(Information supplied)
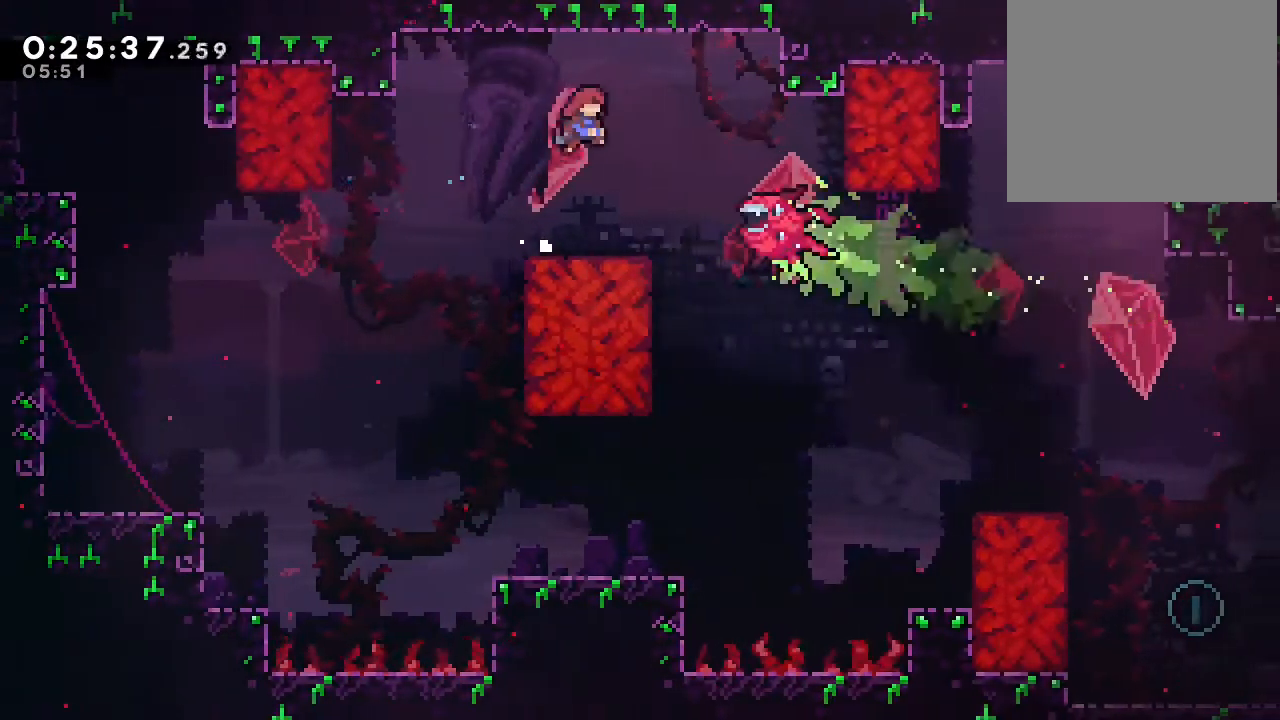
{"buttons": [], "left_stick": "center", "right_stick": "center", "events": [[167, "DPAD_RIGHT", "up"], [183, "B", "up"]]}
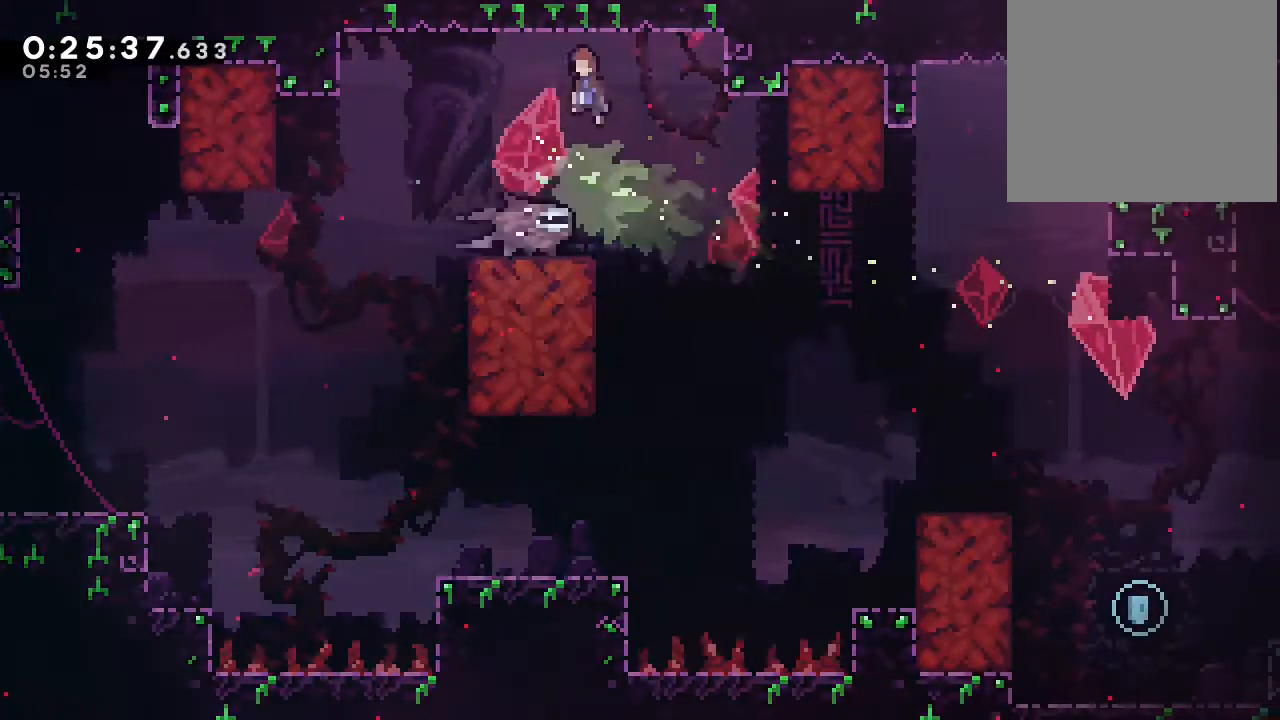
{"buttons": ["DPAD_DOWN"], "left_stick": "center", "right_stick": "center", "events": [[483, "DPAD_DOWN", "down"]]}
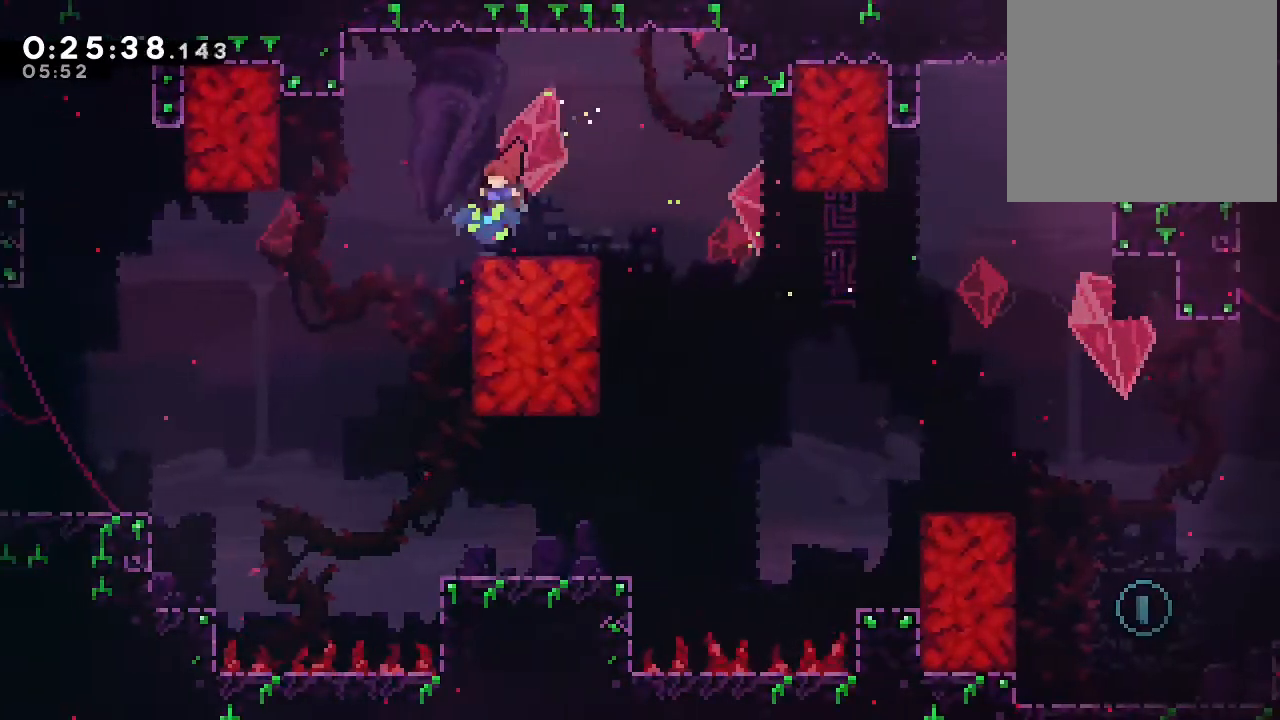
{"buttons": ["DPAD_UP", "DPAD_RIGHT"], "left_stick": "center", "right_stick": "center", "events": [[33, "DPAD_RIGHT", "down"], [100, "Y", "down"], [183, "Y", "up"], [217, "DPAD_DOWN", "up"], [300, "B", "down"], [350, "B", "up"], [450, "DPAD_UP", "down"]]}
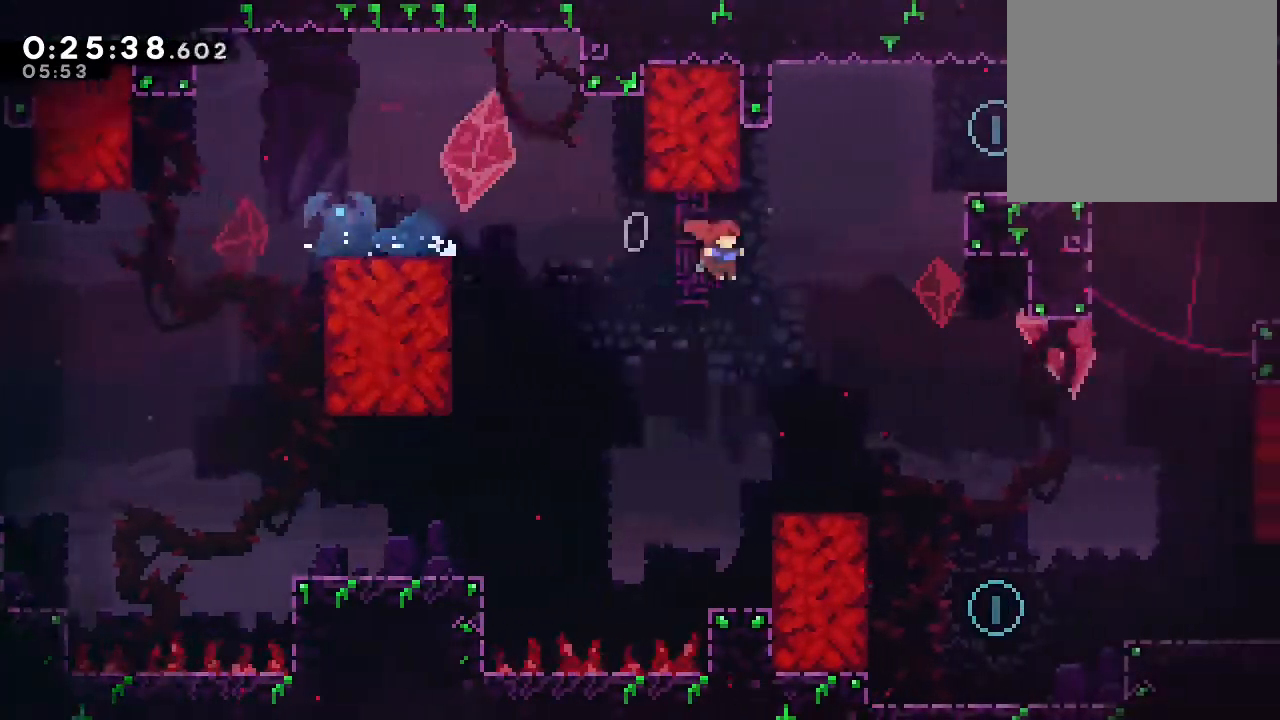
{"buttons": [], "left_stick": "center", "right_stick": "center", "events": [[67, "Y", "down"], [250, "Y", "up"], [317, "DPAD_UP", "up"], [367, "DPAD_RIGHT", "up"]]}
(End Information supplied)
■ Work instructions
Return a verbatim transcription of the data, omitting all images.

■ Solution
{"buttons": [], "left_stick": "center", "right_stick": "center", "events": [[167, "DPAD_RIGHT", "up"], [183, "B", "up"]]}
{"buttons": ["DPAD_DOWN"], "left_stick": "center", "right_stick": "center", "events": [[483, "DPAD_DOWN", "down"]]}
{"buttons": ["DPAD_UP", "DPAD_RIGHT"], "left_stick": "center", "right_stick": "center", "events": [[33, "DPAD_RIGHT", "down"], [100, "Y", "down"], [183, "Y", "up"], [217, "DPAD_DOWN", "up"], [300, "B", "down"], [350, "B", "up"], [450, "DPAD_UP", "down"]]}
{"buttons": [], "left_stick": "center", "right_stick": "center", "events": [[67, "Y", "down"], [250, "Y", "up"], [317, "DPAD_UP", "up"], [367, "DPAD_RIGHT", "up"]]}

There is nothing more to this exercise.